Democrats secured $425 million for election security grants ahead of the 2020 election. The bill also included funds to digitize $24 billion worth of uncollected bonds to help pay them out to bondholders who never collected.
The House passed the second package of bills shortly after the first, containing eight spending bills totaling $534.4 billion, as well as several additional pieces of significant legislation.
The bills included labor, health and human services, and education; agriculture; state and foreign operations; military construction and veterans affairs; transportation and housing and urban development; energy and water; interior and environment; and legislative branch spending bills.
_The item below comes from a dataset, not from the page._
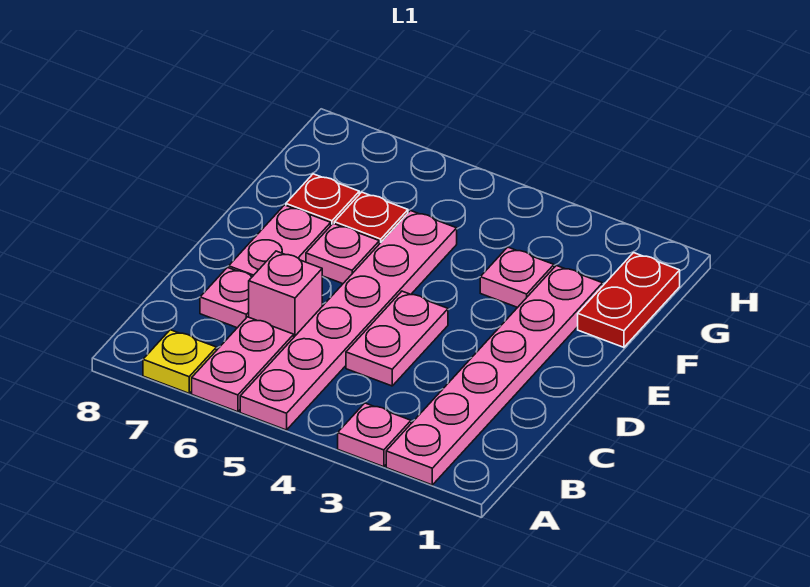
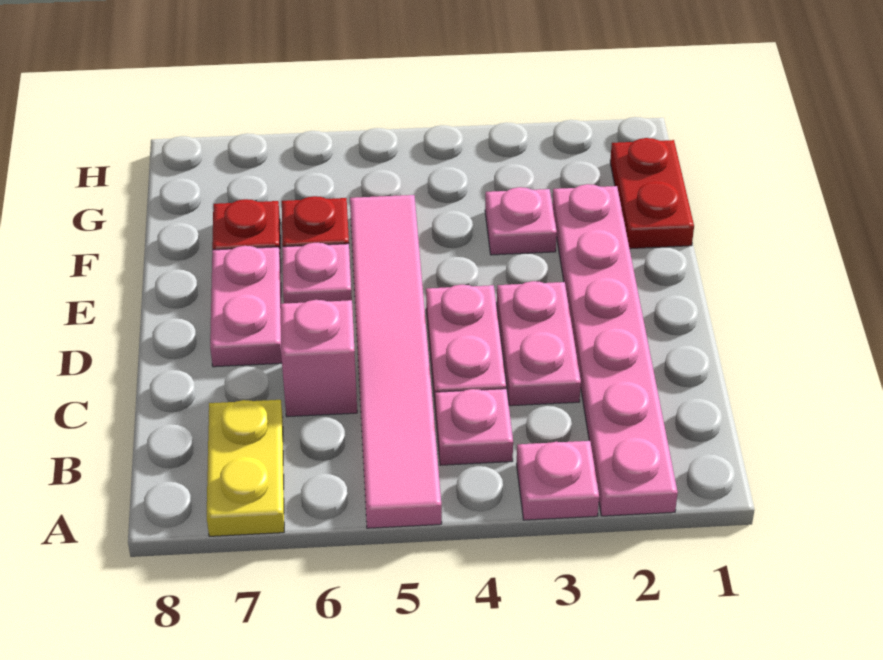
pink plate A5:F5 level 1 -> pink tile A5:F5 level 1
pink plate A6:B6 level 1 -> pink plate C3:D3 level 1
yellow plate A7 level 1 -> yellow plate A7:B7 level 1
pink plate C7 level 1 -> pink plate B4 level 1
“With this bill, we have lived up to that promise by making historic investments For The People,” said House Appropriations Committee Chairwoman Nita Lowey (D-N.Y.). “I am so proud that we are able to do so much good for children and families across the country and around the world.”
The package invested in a slew of social programs, such as early education, jobs training and veterans. It added $2.6 billion to the National Institutes of Health, and funds programs on a slew of health initiatives ranging from HIV to cancer to opioid addiction.
It eliminated three unpopular taxes that were put in place as part of ObamaCare.
It would repeal the Affordable Care Act’s “Cadillac tax,” which places a 40 percent levy on high-end health plans; an annual fee on health insurance providers; and the medical device tax.
The bill would provide $25 million to the Centers for Disease Control and Prevention and National Institutes of Health for gun violence research, a big win for Democrats.
It also provide a 3.1 percent pay raise for federal civilian employees, but negotiators opted not to include language to provide Congress with a pay raise, which is expected to remain stagnant.
Congress agreed not to backfill $3.6 billion worth of funds to military construction programs Trump sought to redirect toward building the border wall.
Democrats failed to include language pushing back on Trump’s restrictions on abortion providers, which pushed Planned Parenthood to reject federal Title X funding this year.
In addition to funding the departments and agencies, the bill includes several controversial provisions, including one that would raise the age to buy tobacco from 18 to 21. Another was the SECURE Act, expanding access to retirement savings.
A late-night deal on tax extenders prevented a slew of tax breaks from expiring, and revived several that expired in the past two years, but did not include renewable energy and electric car credits.